*TEXTO MOSTRADO*:
☆ ☆ ☆ ☆ ☆ ☆ ☆
No tiene tanto nombre de marquesina como Francia ni variantes ofensivas similares a Bélgica, pero lo cierto es que Inglaterra se muestra un orden defensivo envidiable, a pesar de que si tenemos en cuenta el estilo de futbolistas que se desempeñan en la mitad de la cancha, uno podría creer que a priori es un equipo que busca atacar constantemente.

Jordan Henderson es un volante central con mayor visión de juego y posicionamiento que noción defensiva. Jesse Lindgard piensa más en atacar que en el retroceso ya que en sus venas recorre sangre de extremo y no de interior. Dele Alli parecería ser el que por características pueda acoplarse más a Henderson pero en muchas jugadas termina hasta como centrodelantero. Mientras que Raheem Sterling es otro extremo que juega suelto por detrás del único delantero de oficio como lo es Harry Kane.

Sin embargo, y a pesar de tanto profesional de carácter ofensivo, Gareth Southgate diseñó una maquina que se mueve al compás de las necesidades del momento. Dos centrales y un lateral ocupan la zona defensiva que sirven como sostén de esta mitad de cancha acéfala a la hora de hacer presencia en la marca, sumado a dos carrileros que primero defienden y luego atacan.

Cuando la pelota la tiene el rival, el seleccionado inglés se repliega, sabe que no tiene los interpretes necesarios para recuperar la número cinco y por eso se ubica en zonas defensivas para que no lleguen tan fácil a chocar con el paredón de Jordan Pickford. Una vez que el balón vuelve a estar en poder de los creadores de éste deporte aparecen un abanico, no muy extenso pero efectivo, de posibilidades para ofender al rival.
☆ ☆ ☆ ☆ ☆ ☆ ☆
*TAREAS*:
A – ¿Puedes reproducir el fragmento del texto sobre la selección inglesa que va entre "No tiene tanto" y "es Harry Kane.", ambos inclusive, reemplazando "extremo" por "puntero"?
B – ¿Cómo seguirías el texto sobre el orden defensivo de Inglaterra a partir de su última frase?

[Registros de una colección]
☆ ☆ ☆ ☆ ☆ ☆ ☆
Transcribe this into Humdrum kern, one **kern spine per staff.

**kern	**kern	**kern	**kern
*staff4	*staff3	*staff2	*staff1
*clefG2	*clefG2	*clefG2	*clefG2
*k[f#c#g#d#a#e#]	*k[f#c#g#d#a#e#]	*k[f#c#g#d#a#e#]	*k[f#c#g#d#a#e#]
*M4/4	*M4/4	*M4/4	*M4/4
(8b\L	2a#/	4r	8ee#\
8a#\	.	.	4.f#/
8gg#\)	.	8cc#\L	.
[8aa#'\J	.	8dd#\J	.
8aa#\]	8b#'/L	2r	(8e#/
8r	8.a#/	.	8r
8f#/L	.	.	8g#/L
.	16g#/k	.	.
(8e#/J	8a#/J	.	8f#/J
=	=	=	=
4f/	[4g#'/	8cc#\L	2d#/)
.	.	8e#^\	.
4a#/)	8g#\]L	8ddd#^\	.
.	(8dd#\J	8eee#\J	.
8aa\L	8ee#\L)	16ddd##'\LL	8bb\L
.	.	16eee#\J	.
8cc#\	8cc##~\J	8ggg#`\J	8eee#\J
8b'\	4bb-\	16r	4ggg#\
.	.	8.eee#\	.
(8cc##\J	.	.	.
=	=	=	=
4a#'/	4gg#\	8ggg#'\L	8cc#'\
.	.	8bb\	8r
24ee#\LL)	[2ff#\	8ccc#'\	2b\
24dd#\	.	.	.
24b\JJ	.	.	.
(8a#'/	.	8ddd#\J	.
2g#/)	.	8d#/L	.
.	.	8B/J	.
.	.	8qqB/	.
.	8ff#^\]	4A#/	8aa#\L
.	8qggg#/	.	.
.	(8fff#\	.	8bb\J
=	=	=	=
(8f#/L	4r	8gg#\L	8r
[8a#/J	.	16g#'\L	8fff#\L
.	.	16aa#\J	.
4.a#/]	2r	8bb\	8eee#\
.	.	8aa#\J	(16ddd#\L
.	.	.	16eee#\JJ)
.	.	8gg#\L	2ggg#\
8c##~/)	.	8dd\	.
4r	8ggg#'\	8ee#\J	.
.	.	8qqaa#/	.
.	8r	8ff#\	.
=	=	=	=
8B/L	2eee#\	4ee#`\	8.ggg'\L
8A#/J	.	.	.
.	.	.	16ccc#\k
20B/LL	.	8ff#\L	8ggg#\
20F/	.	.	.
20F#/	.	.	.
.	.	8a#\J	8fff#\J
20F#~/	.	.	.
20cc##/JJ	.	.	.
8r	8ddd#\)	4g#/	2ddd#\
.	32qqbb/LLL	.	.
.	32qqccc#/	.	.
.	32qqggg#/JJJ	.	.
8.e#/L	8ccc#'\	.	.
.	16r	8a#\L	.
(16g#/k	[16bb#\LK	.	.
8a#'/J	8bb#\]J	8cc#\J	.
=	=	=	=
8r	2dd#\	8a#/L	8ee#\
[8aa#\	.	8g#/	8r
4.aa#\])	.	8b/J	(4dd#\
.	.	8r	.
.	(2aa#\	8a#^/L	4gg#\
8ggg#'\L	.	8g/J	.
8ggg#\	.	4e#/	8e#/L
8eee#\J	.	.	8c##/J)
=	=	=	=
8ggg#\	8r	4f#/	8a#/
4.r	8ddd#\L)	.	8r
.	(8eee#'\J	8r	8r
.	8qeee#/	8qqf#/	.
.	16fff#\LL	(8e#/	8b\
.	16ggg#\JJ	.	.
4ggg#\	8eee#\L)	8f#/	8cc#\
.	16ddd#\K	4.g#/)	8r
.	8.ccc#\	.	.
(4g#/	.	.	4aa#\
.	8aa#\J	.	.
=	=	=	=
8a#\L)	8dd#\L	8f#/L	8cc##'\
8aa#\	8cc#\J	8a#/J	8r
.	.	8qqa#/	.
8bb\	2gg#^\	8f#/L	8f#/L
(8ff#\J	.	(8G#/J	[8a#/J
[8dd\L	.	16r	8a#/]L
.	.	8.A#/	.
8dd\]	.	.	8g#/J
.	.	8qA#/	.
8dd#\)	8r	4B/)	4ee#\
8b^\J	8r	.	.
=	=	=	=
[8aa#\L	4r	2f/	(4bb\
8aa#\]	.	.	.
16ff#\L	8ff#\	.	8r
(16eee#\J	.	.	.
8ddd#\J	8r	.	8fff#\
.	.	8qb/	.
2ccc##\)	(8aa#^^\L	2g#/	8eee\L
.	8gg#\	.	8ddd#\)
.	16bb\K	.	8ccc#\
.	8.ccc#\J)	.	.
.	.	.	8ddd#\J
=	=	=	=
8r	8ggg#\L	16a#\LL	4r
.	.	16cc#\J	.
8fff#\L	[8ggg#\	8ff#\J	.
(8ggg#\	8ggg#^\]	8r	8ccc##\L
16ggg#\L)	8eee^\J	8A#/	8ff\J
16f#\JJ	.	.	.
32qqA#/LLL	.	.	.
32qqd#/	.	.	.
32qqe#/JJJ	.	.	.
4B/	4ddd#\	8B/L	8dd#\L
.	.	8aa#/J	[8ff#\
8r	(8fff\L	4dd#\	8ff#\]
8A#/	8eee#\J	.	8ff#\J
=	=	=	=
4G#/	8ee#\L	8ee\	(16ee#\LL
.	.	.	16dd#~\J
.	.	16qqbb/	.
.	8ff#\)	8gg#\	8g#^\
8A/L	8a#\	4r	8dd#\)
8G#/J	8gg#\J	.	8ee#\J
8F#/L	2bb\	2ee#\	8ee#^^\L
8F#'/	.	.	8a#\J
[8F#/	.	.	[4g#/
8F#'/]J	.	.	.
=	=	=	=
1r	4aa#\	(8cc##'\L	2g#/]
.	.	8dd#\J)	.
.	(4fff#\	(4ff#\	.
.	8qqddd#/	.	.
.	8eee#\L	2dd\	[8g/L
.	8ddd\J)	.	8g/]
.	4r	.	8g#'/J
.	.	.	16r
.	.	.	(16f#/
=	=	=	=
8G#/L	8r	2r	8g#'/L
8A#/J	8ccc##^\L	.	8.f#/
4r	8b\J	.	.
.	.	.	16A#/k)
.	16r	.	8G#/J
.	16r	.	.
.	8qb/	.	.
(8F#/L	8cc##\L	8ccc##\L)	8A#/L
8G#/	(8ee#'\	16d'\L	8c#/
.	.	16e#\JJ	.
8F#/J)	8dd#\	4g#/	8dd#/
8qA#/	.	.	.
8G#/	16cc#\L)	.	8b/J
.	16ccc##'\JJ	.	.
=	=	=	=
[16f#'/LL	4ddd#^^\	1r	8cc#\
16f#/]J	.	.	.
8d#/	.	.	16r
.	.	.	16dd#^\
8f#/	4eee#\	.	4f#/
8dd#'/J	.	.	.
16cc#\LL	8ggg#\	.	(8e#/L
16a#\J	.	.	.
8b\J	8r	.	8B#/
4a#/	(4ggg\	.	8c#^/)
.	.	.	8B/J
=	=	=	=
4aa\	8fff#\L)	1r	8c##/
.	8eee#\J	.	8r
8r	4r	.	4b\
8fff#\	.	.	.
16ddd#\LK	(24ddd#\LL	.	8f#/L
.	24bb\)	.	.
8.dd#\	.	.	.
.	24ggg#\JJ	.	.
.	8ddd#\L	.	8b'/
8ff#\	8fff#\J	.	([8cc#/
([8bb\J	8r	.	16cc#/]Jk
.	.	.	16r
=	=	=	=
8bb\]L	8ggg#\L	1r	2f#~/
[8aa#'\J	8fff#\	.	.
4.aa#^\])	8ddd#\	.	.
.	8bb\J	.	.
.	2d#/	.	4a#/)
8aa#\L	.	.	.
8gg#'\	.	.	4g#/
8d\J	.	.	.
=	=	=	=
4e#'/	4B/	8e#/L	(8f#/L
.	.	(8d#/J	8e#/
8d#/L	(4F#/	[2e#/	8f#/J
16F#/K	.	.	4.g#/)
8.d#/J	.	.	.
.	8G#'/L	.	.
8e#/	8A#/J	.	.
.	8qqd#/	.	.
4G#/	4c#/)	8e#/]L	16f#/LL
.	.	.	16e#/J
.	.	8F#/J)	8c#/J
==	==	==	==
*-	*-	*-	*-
☆ ☆ ☆ ☆ ☆ ☆ ☆
*RESPUESTAS*:
A –
No tiene tanto nombre de marquesina como Francia ni variantes ofensivas similares a Bélgica, pero lo cierto es que Inglaterra se muestra un orden defensivo envidiable, a pesar de que si tenemos en cuenta el estilo de futbolistas que se desempeñan en la mitad de la cancha, uno podría creer que a priori es un equipo que busca atacar constantemente.

Jordan Henderson es un volante central con mayor visión de juego y posicionamiento que noción defensiva. Jesse Lindgard piensa más en atacar que en el retroceso ya que en sus venas recorre sangre de puntero y no de interior. Dele Alli parecería ser el que por características pueda acoplarse más a Henderson pero en muchas jugadas termina hasta como centrodelantero. Mientras que Raheem Sterling es otro puntero que juega suelto por detrás del único delantero de oficio como lo es Harry Kane.

B –
Con carrileros haciendo ancho el equipo, con volantes que se mueven por todo el frente de ataque, más un medio centro que maneja los tiempos de juego a la perfección y sumado a un delantero que se posiciona como uno de los mejores delanteros de la actualidad, Inglaterra se hace práctico y eficaz. Además, cuenta con John Stones y Harry Maguire que le suman al juego aéreo un plus fundamental y que ha ganado partidos como el último ante Suecia.

Para destacar un movimiento ofensivo en particular, que parece imperceptible pero que resulta muy importante. Sabiendo que los centrales rivales toman como referencia a Kane, el delantero retrocede metros casi hasta la mitad del campo de juego para recibir el pase de Henderson y rebota nuevamente o asiste directamente a Sterling o Lindgard, -también lo hace el volante central cuando recibe el pase del delantero- para que ellos dos, que parten desde la misma linea que el jugador del Liverpool, ataquen con velocidad y vértigo los espacios que dejaron los defensores rivales por seguir a Kane. Los interiores juegan la individual o también pueden abrir el balón hacia alguno de los carrileros para abastecer a Dele Alli y sus casi metro noventa, que avanza casilleros para tomar la posición central del ataque, ya que ese lugar queda vacío por el movimiento de su compañero. De esta manera, si el rival no esta atento y/o hace marca personal, deja muchos espacios que Inglaterra aprovecha a la perfección.

Suecia es una selección preparada más para destruir que para construir y al tener que marcar a futbolistas que flotan por todo el frente de ataque, se olvidaron de cortar el fútbol de raíz y por eso es que Henderson tubo su mejor partido en lo que va del mundial. Además, como ya mencionamos que la selección sueca tiene problemas para crear juego, al ir en desventaja en el marcador, todo se hizo cuesta arriba y nunca dio la sensación de que podía igualar condiciones.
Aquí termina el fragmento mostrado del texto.